Run vectorized functions on nested/ragged/complex array

where: None | str | Sequence[str, …]

if None, will attempt to apply the kernel throughout the nested structure, wherever correct types are encountered. If where is given, only the selected part of the structure will be considered, but the output will retain the original shape. A fieldname or sequence of fieldnames to descend into the tree are acceptable

match_kwargs: None | dict

any extra field identifiers for matching a record as OK to process

–Kernel documentation follows from the original function–

Parse timestamps.

For each string in strings, parse it as a timestamp. The timestamp unit and the expected string pattern must be given in StrptimeOptions. Null inputs emit null. If a non-null string fails parsing, an error is returned by default.

Parameters:
  • strings (Array-like or scalar-like) – Argument to compute function.

  • format (str) – Pattern for parsing input strings as timestamps, such as “%Y/%m/%d”. Note that the semantics of the format follow the C/C++ strptime, not the Python one. There are differences in behavior, for example how the “%y” placeholder handles years with less than four digits.

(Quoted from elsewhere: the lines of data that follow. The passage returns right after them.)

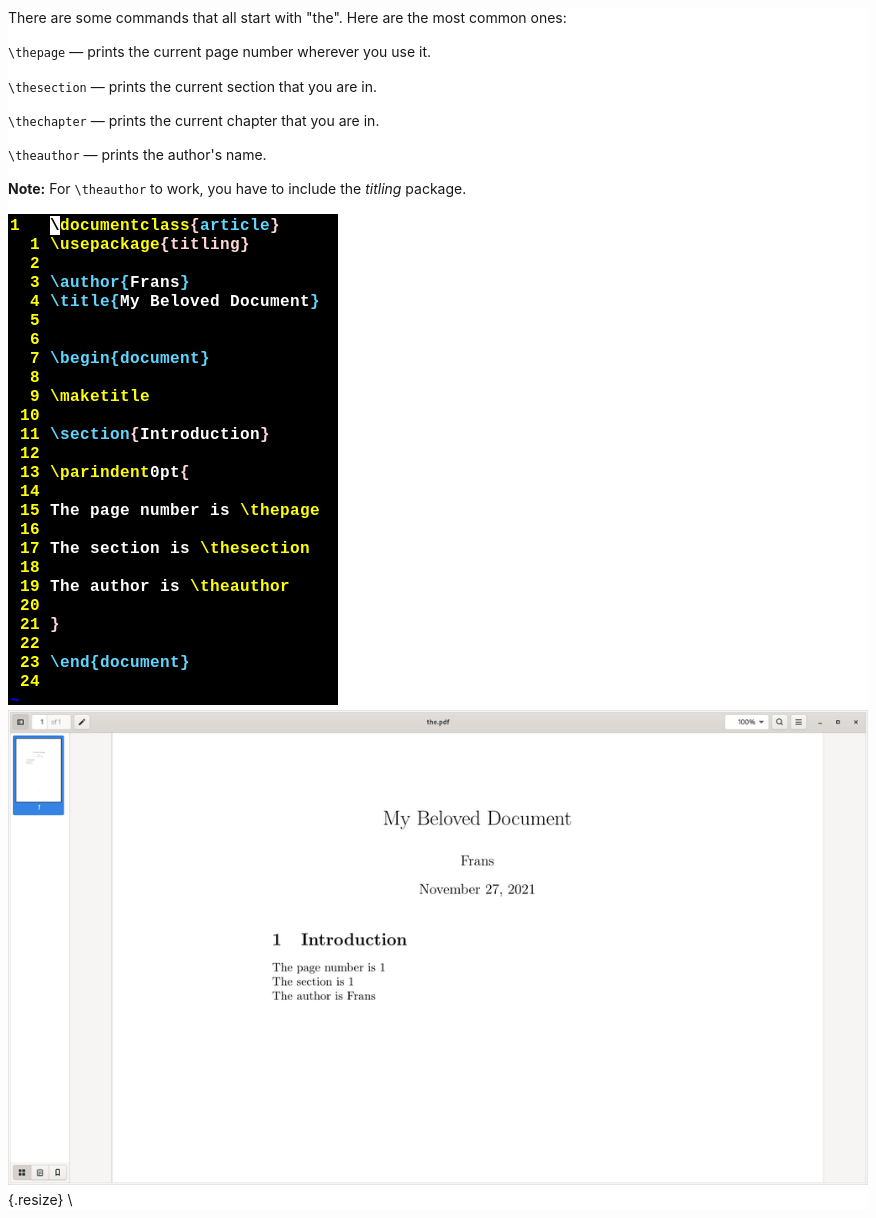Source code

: There are some commands that all start with "the". Here are the most common ones:

`\thepage` — prints the current page number wherever you use it.

`\thesection` — prints the current section that you are in.

`\thechapter` — prints the current chapter that you are in.

`\theauthor` — prints the author's name.


**Note:** For `\theauthor` to work, you have to include the *titling* package.


![](./img/the3.png)
![](./img/the.png){.resize} \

  • unit (str) – Timestamp unit of the output. Accepted values are “s”, “ms”, “us”, “ns”.

  • error_is_null (boolean, default False) – Return null on parsing errors if true or raise if false.

  • options (pyarrow.compute.StrptimeOptions, optional) – Alternative way of passing options.

  • memory_pool (pyarrow.MemoryPool, optional) – If not passed, will allocate memory from the default memory pool.

The cuDF backend also has these implemented with GPU-specific variants, akimbo.cudf.CudfStringAccessor and akimbo.cudf.CudfDatetimeAccessor.